SUATU malam pertengahan Juni lalu, sebuah jip berwarna gelap
berhenti di tengah jembatan Sungai Cimedang, sekitar 70 km
sebelah timur Tasikmalaya, yang membatasi Kabupaten Ciamis dan
Tasikmalaya. Beberapa penduduk yang sedang meronda melihat
kendaraan tersebut berhenti sebentar di tengah jembatan,
berputar, lalu ngebut kembali ke timur, arah semula jip itu
datang.
Peristiwa itu nyaris tak menarik perhatian jika esok harinya
penduduk yang tinggal di dekat jembatan tak menemukan sesosok
mayat tersangkut di akar pepohonan di tepi barat sungai.

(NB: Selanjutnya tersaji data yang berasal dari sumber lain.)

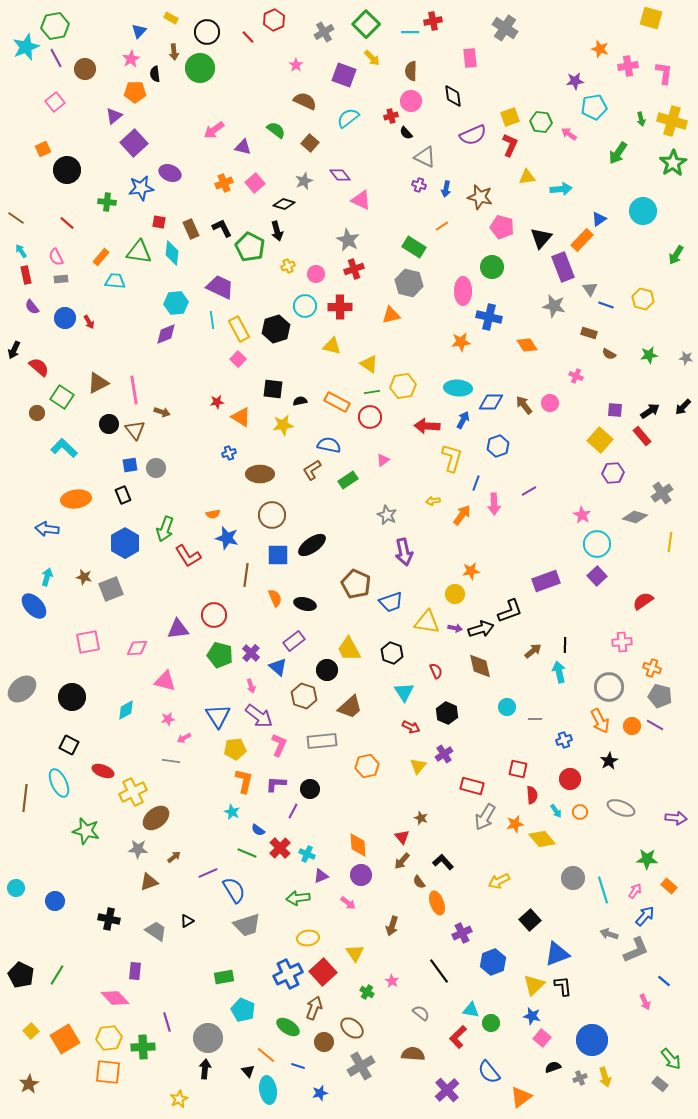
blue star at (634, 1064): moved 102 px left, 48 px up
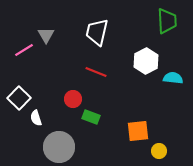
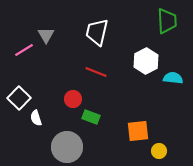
gray circle: moved 8 px right
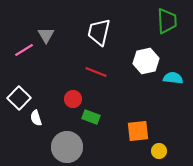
white trapezoid: moved 2 px right
white hexagon: rotated 15 degrees clockwise
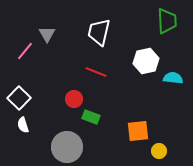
gray triangle: moved 1 px right, 1 px up
pink line: moved 1 px right, 1 px down; rotated 18 degrees counterclockwise
red circle: moved 1 px right
white semicircle: moved 13 px left, 7 px down
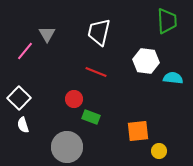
white hexagon: rotated 20 degrees clockwise
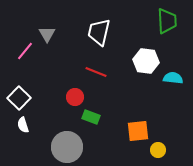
red circle: moved 1 px right, 2 px up
yellow circle: moved 1 px left, 1 px up
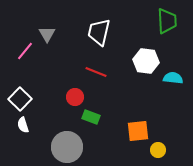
white square: moved 1 px right, 1 px down
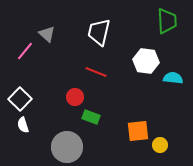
gray triangle: rotated 18 degrees counterclockwise
yellow circle: moved 2 px right, 5 px up
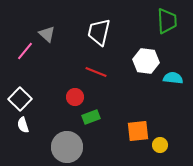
green rectangle: rotated 42 degrees counterclockwise
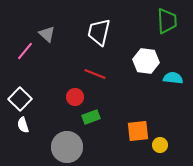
red line: moved 1 px left, 2 px down
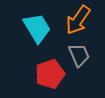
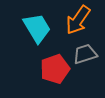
gray trapezoid: moved 6 px right, 1 px up; rotated 85 degrees counterclockwise
red pentagon: moved 5 px right, 5 px up
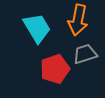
orange arrow: rotated 24 degrees counterclockwise
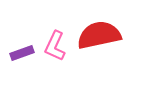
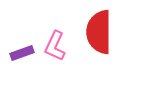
red semicircle: moved 3 px up; rotated 78 degrees counterclockwise
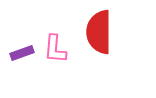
pink L-shape: moved 3 px down; rotated 20 degrees counterclockwise
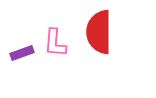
pink L-shape: moved 6 px up
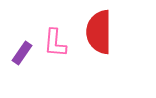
purple rectangle: rotated 35 degrees counterclockwise
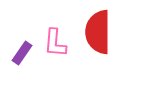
red semicircle: moved 1 px left
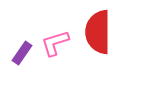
pink L-shape: rotated 68 degrees clockwise
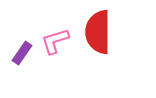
pink L-shape: moved 2 px up
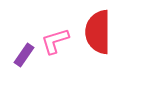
purple rectangle: moved 2 px right, 2 px down
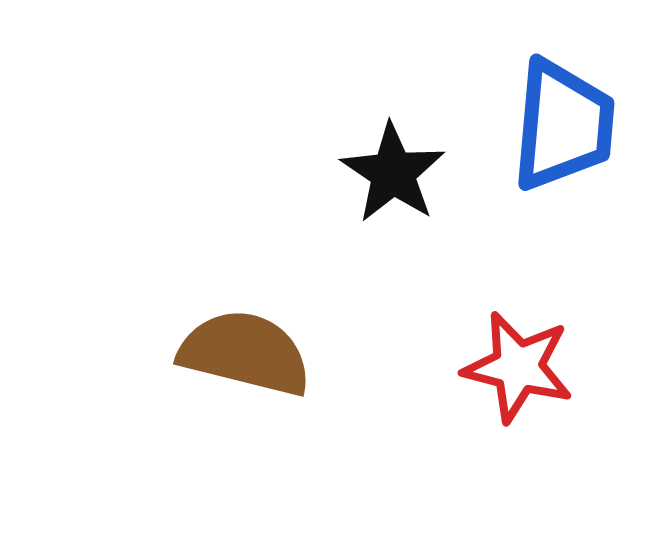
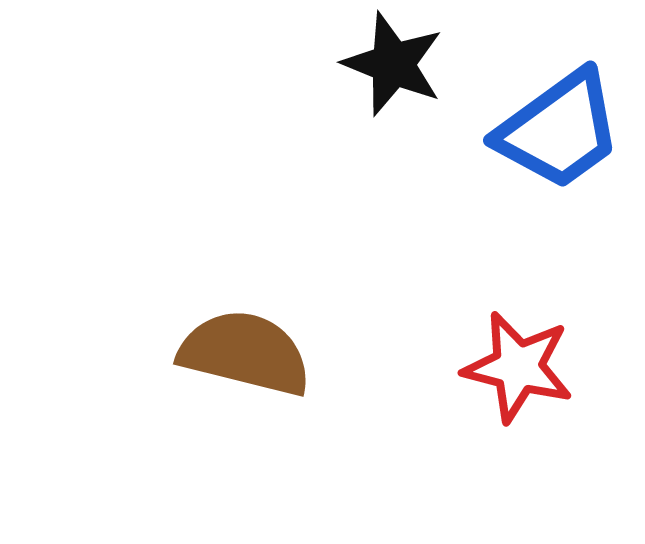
blue trapezoid: moved 4 px left, 5 px down; rotated 49 degrees clockwise
black star: moved 109 px up; rotated 12 degrees counterclockwise
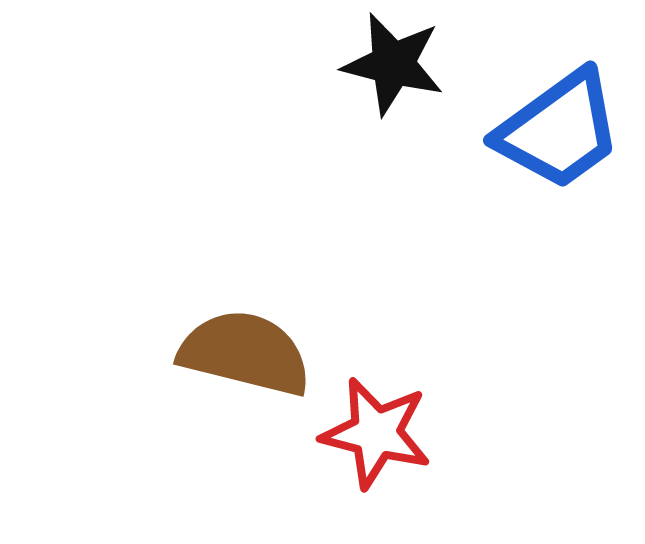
black star: rotated 8 degrees counterclockwise
red star: moved 142 px left, 66 px down
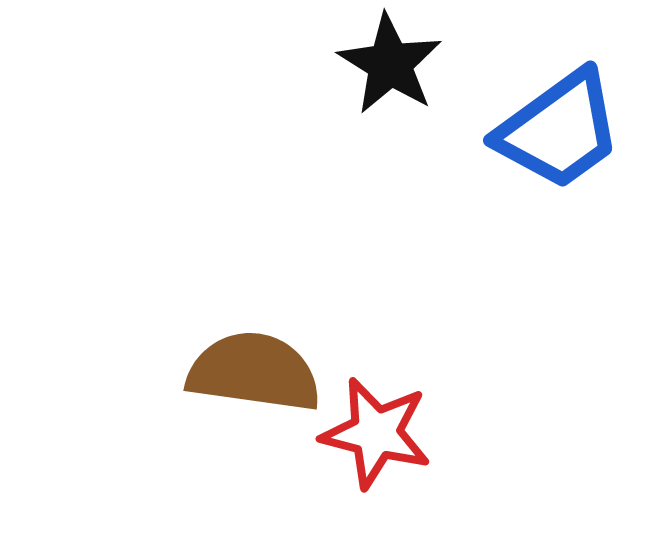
black star: moved 3 px left; rotated 18 degrees clockwise
brown semicircle: moved 9 px right, 19 px down; rotated 6 degrees counterclockwise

"Tenggorokan mayat itu luka menganga, kepala pecah, dan darah
keluat dari mulut, hidung, dan lubang luka itu," ujar Sabeni
(bukan nama sebenarnya), seorang pencari ikan dari Desa
Sindangsari, Kecamatan Cimerak, Kabupaten Ciamis.
Tak ada identitas diri ditemukan pada mayat pria berusia tiga
puluhan tahun itu, kecuali tubuhnya yang penuh rajah. Oleh
penduduk yang pagi itu berniat mandi, mayat itu didorong ke
tengah sungai dan dihanyutkan ke hilir. "Kita tidak ingin urusan
dengan polisi. Makanya mayat itu tidak kita laporkan," ujar
seorang penduduk Desa Tawang, Kecamatan Panca Tengah, Kabupaten
Tasikmalaya. Masyarakat setempat berharap, mayat itu dibawa arus
ke laut selatan yang jaraknya sekitar 18 km dari jembatan
Cimedang.
"Setelah kejadian malam itu, hampir tiap dua malam sekali jip
warna gelap itu melewati desa kami dan berhenti di jembatan,"
cerita Icang, seorang penduduk Desa Tawang yang lain. Dan bisa
dipastikan, setelah kunjungan jip itu, esoknya sesosok mayat
penuh luka ditemukan tersangkut di pinggir sungai.
Tak seorang penduduk pun berniat mengetahui dari dekat apa yang
dikerjakan jip misterius itu. "Tugas penduduk desa adalah
bertani. Sedang pembunuhan itu urusan yang berwajib," kata
Icang. Sampai sepekan menjelang Lebaran, penduduk sepanjang
tepian sungai itu telah menemukan 18 mayat, seorang di antaranya
perempuan. Semuanya tak mempunyai tanda pengenal, namun semuanya
bertato. Mereka tewas dengan kepala remuk atau leher dijerat
tali plastik. Semua penemuan itu tak dilaporkan pada kepolisian
setempat.
Penduduk Desa Sindangsari dan Tawang tampaknya tak berniat
menguburkan mayatmayat yang mereka temukan. "Mayat itu kan mayat
residivis yang selama ini merongrong rakyat," kata Kasni (bukan
nama sebenarnya), penduduk Desa Sindangsari. Jika mayat
terdampar di tepi barat sungai, yang berarti wilayah
Tasikmalaya, penduduk mendorongnya ke tengah, dan biasanya
kemudian tersangkut di tepi timur sungai. Penduduk tepian ini
kemudian ganti mendorong mayat itu ke tengah sungai lagi.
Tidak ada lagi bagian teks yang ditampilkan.